How can I do this efficiently?
The obvious way is:

for file in second group:
   for file in first group:
      # check if the names are identical; if they are, append

But this seems really inefficient. A human trying to find cat.txt in the first group wouldn't start searching from aaa.txt, they'd immediately jump to the files that start with ca.

I imagine one way to optimize this is to remove cat.txt from the search once it's been updated, possibly by storing the updated file in a third directory, and deleting cat.txt from the first group(?)

If it matters, I'm using Python.


Solution

  • You can use os.listdir along with os.path.isfile to find the files you are interested in.
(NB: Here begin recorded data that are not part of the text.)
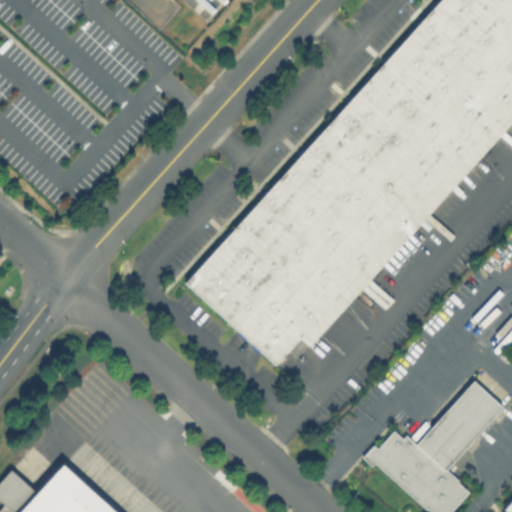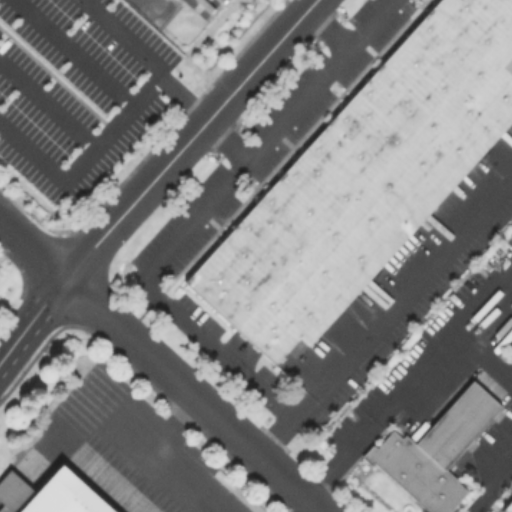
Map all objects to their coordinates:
road: (139, 38)
road: (352, 47)
road: (77, 53)
road: (49, 104)
road: (190, 139)
road: (105, 140)
road: (230, 140)
building: (365, 177)
building: (365, 179)
road: (178, 242)
road: (33, 248)
road: (492, 297)
road: (386, 314)
road: (32, 319)
road: (194, 394)
road: (173, 425)
building: (434, 451)
building: (437, 452)
road: (166, 469)
building: (14, 494)
building: (48, 494)
building: (65, 496)
building: (507, 506)
building: (509, 507)
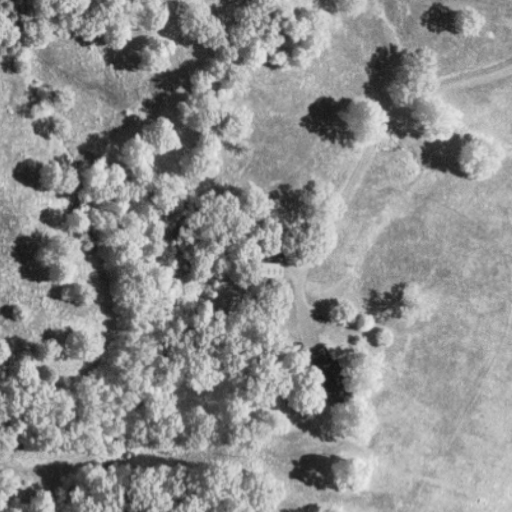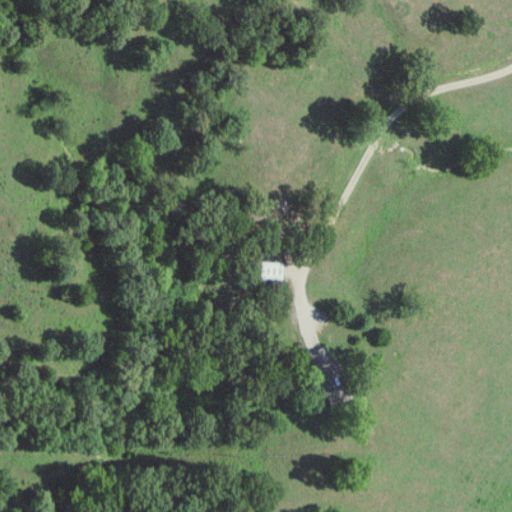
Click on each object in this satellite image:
road: (367, 158)
building: (276, 271)
building: (329, 364)
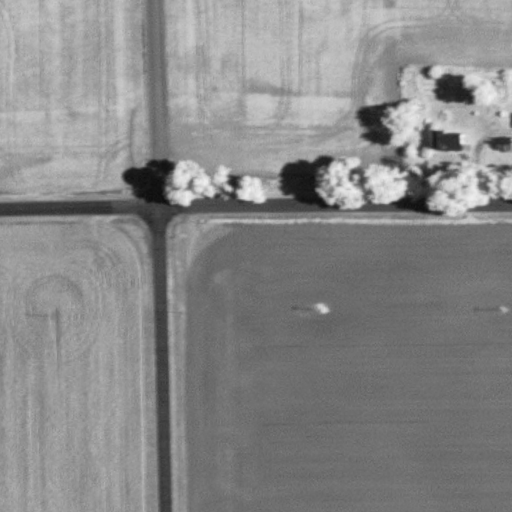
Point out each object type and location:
building: (452, 142)
road: (255, 202)
road: (158, 255)
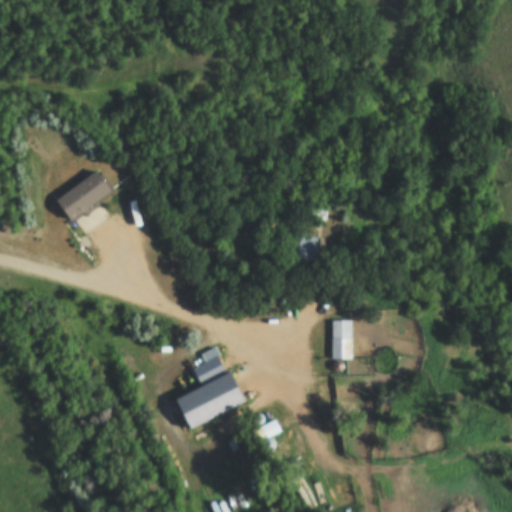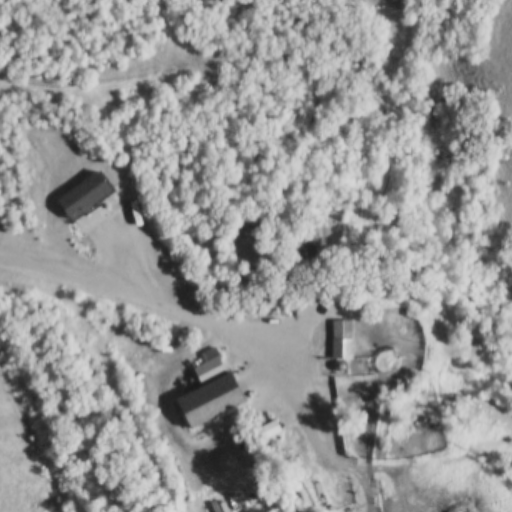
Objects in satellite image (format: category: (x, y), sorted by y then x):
building: (84, 193)
road: (163, 313)
building: (338, 340)
building: (343, 340)
building: (204, 368)
building: (211, 368)
building: (209, 402)
building: (270, 432)
building: (229, 506)
building: (220, 508)
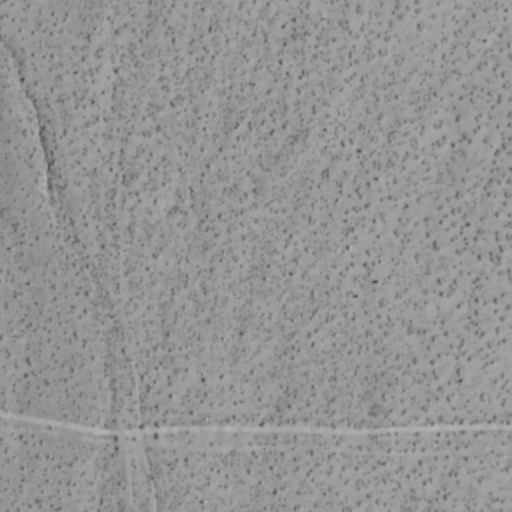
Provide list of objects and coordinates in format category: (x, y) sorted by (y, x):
road: (255, 412)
    Then use open(filename, 'r') to read the content of a file and open(filename, 'a') to append to the end of a file.

    import os
    import sys
    
    def append_second_group_to_first_group(target_folder_path, source_folder_path):
        for filename in os.listdir(source_folder_path):
            source_file_path = os.path.join(source_folder_path, filename)
            if os.path.isfile(source_file_path):
                target_file_path = os.path.join(target_folder_path, filename)
                if os.path.isfile(target_file_path):
                    with open(target_file_path, 'a') as out_f:
                        with open(source_file_path, 'r') as in_f:
                            out_f.writelines(in_f)
    
    if __name__ == '__main__':
        target, source = sys.argv[1:3]
        append_second_group_to_first_group(target, source)
    

    Testing with two folders 1/ and 2/ containing a few text files:

    Before

    $ for f in 1/*; do     echo $f; cat $f; echo; done
    1/aaa.txt
    aaa
    
    1/ant.txt
    ant
    
    1/bbb.txt
    bbb
    
    1/cat.txt
    cat
    
    $ for f in 2/*; do     echo $f; cat $f; echo; done
    2/ant.txt
    Ants are so cool
    
    2/bat.txt
    Bats fly under the radar
    
    2/cat.txt
    Cats are sleeping in my armchair
    

    After

    $ python3 appendfiles.py 1 2
    $ for f in 1/*; do     echo $f; cat $f; echo; done
    1/aaa.txt
    aaa
    
    1/ant.txt
    ant
    Ants are so cool
    
    1/bbb.txt
    bbb
    
    1/cat.txt
    cat
    Cats are sleeping in my armchair
    

    Note how the content of the bat.txt file was not copied, because there is no bat.txt file in folder 1/. It's unclear in the current wording of your question whether you want bat.txt to be copied or not in this situation. If you do want bat.txt to be copied, then simply remove line if os.path.isfile(target_file_path): from the code above.